Items from a data source
_ _ _ _ _
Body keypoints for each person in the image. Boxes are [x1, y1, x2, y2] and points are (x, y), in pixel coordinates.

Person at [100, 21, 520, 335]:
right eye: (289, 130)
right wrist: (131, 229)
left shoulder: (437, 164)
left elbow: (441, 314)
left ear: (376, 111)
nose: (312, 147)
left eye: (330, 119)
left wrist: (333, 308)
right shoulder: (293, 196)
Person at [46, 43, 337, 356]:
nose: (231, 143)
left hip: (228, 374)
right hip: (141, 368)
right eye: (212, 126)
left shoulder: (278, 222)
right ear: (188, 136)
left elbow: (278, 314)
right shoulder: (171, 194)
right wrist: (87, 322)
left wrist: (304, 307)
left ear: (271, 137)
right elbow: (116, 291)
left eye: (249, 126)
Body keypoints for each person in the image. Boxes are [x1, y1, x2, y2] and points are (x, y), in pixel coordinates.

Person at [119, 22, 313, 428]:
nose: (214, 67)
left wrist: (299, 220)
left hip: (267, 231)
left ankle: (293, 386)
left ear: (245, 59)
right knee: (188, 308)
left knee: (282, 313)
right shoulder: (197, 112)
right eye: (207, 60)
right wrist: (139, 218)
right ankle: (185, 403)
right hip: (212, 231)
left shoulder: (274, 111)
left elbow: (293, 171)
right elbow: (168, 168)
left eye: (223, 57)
_ _ _ _ _
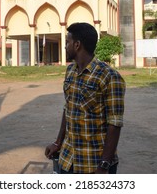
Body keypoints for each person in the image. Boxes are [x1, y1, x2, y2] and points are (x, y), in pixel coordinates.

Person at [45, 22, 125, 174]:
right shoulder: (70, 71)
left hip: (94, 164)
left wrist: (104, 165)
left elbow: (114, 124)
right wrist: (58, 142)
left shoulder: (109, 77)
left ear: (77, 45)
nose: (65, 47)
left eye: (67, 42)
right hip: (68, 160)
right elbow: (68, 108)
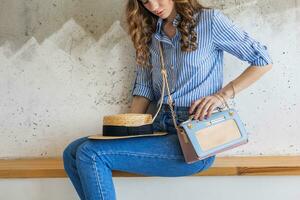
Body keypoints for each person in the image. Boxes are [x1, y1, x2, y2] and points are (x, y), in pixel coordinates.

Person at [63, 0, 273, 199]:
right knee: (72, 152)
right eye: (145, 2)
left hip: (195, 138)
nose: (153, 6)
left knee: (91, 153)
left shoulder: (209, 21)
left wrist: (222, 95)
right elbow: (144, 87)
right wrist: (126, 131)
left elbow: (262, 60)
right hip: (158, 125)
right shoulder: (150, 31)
_ _ _ _ _
• TASK:
Could you restate word for word the lines above, from the one that contains "left wrist: (304, 307)" through the one that contains "left eye: (223, 57)", and no others?

• RESPONSE TO THIS EXERCISE:
left wrist: (304, 307)
left ear: (271, 137)
right elbow: (116, 291)
left eye: (249, 126)
Body keypoints for each person in the image. Boxes are [x1, y1, x2, y2] and points are (x, y), in pixel coordinates.

Person at [119, 22, 313, 428]:
nose: (214, 67)
left wrist: (299, 220)
left hip: (267, 231)
left ankle: (293, 386)
left ear: (245, 59)
right knee: (188, 308)
left knee: (282, 313)
right shoulder: (197, 112)
right eye: (207, 60)
right wrist: (139, 218)
right ankle: (185, 403)
right hip: (212, 231)
left shoulder: (274, 111)
left elbow: (293, 171)
right elbow: (168, 168)
left eye: (223, 57)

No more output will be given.